Die ZDF-Doku-Reihe "Achtung, Essen!" nimmt immer Mittwochnacht drei gesellschaftliche Konflikte rund um unser Essen unter die Lupe. Diesmal im Fokus: Zucker. Das Fazit: zu viel, zu häufig, zu verführerisch, zu protegiert, zu billig. Die Fakten der Doku im Überblick.
"Wenn's mir nicht gut geht und ich esse etwas Zuckerhaltiges, werden Glückshormone freigesetzt, die gegen das schlechte Gefühl in mir ankämpfen.
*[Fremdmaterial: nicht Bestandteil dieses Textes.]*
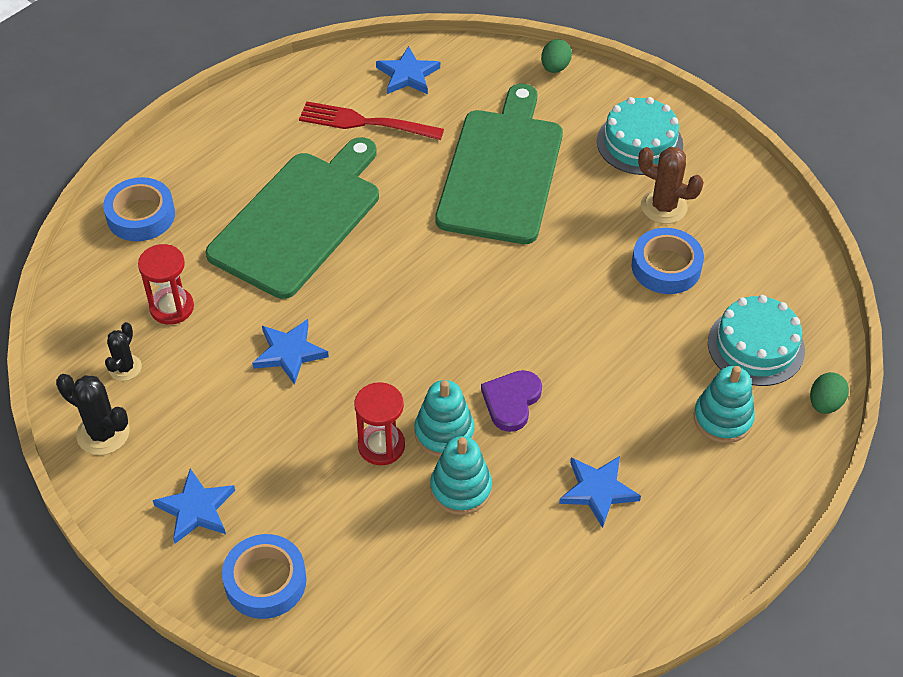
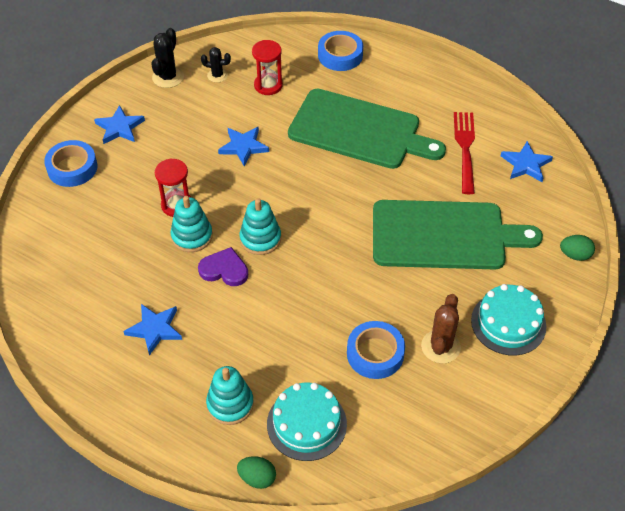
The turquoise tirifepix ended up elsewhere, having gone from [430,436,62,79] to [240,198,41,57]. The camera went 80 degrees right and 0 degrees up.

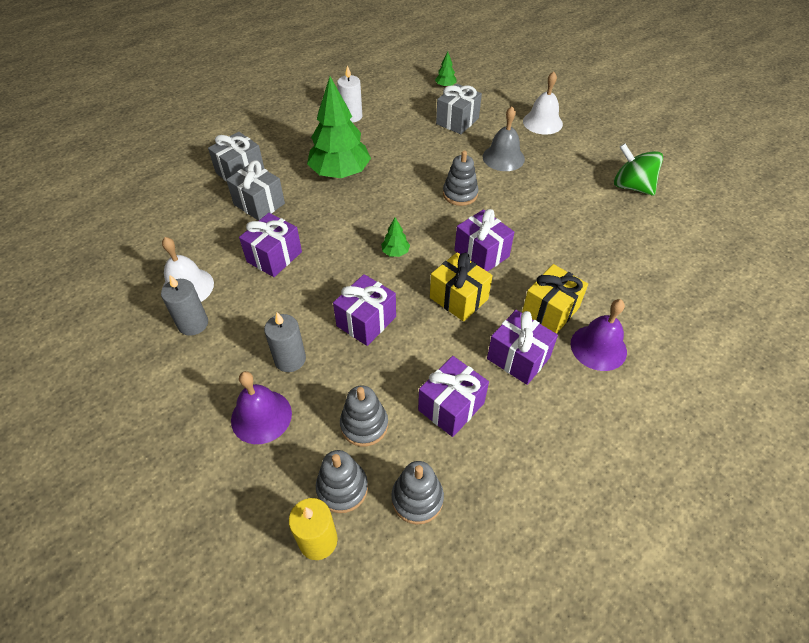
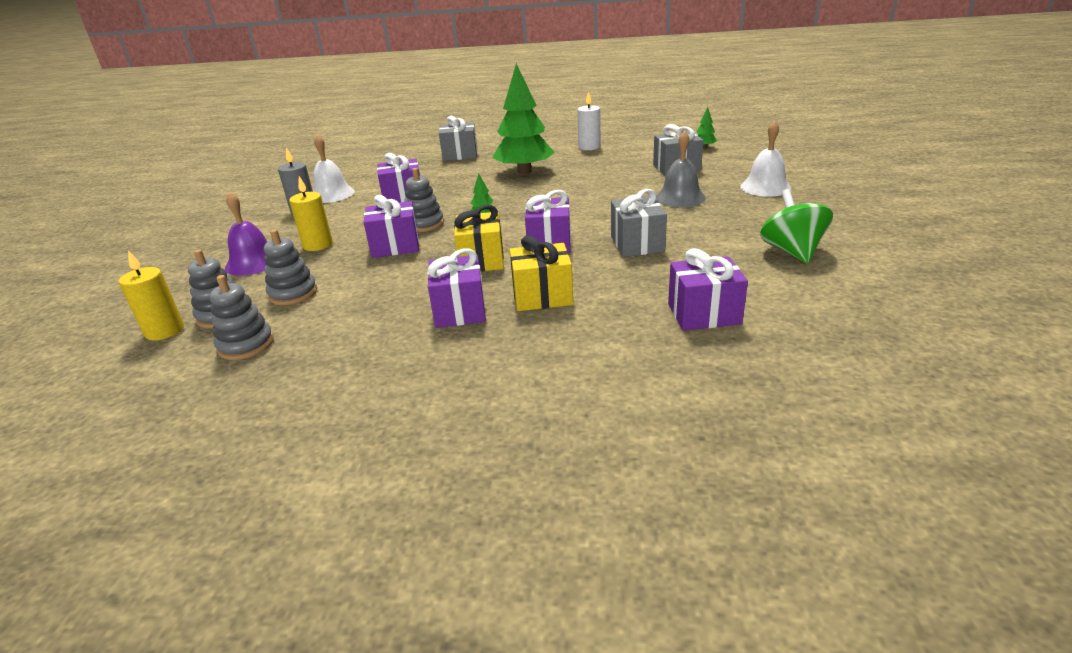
What was the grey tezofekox at [264,312,42,60] turned into the yellow tezofekox at [289,176,44,75]. The grey tirifepix ended up elsewhere, having gone from [443,151,36,55] to [404,168,40,64]. The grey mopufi ended up elsewhere, having gone from [226,160,59,61] to [611,189,56,68]. The purple mopufi ended up elsewhere, having gone from [418,356,71,81] to [668,248,80,83]. The second view lost the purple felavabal at [571,299,56,72]. The camera went 45 degrees right and 20 degrees down.

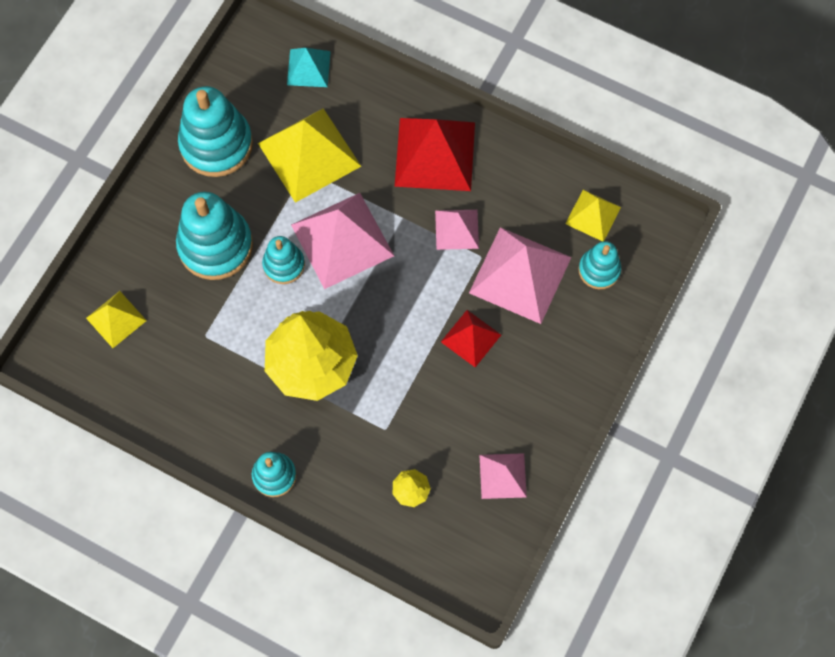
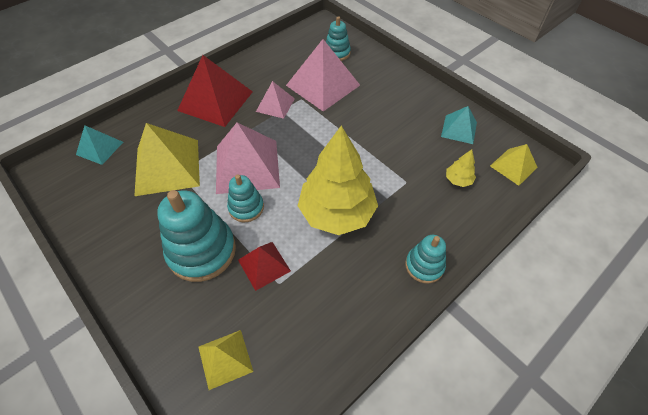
The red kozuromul ended up elsewhere, having gone from [441,310,60,57] to [238,242,53,49]. What was the pink kozuromul at [480,453,47,46] turned into the turquoise kozuromul at [441,106,36,38]. The yellow kozuromul ended up elsewhere, having gone from [565,190,56,51] to [490,144,48,42]. The second view lost the turquoise tirifepix at [178,86,75,91]. The camera went 70 degrees left and 15 degrees down.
Wer will das nicht?" Ja, wer will das nicht und diesen Satz von Andreas Laufer über Süsses würden mit Sicherheit sehr viele Menschen unterschreiben.
Das Problem: Andreas Laufer bekam zu seiner eigenen Überraschung die Diagnose Diabetes und auch das ist für immer mehr Menschen inzwischen Wirklichkeit. In ihrer zweiten Ausgabe widmet sich die ZDF-Doku-Reihe "Achtung, Essen!" deshalb dem Thema Zucker. Die Informationen der Doku im Überblick:
Die Zahlen und Begriffe aus der ZDF-Doku "Achtung, Essen!"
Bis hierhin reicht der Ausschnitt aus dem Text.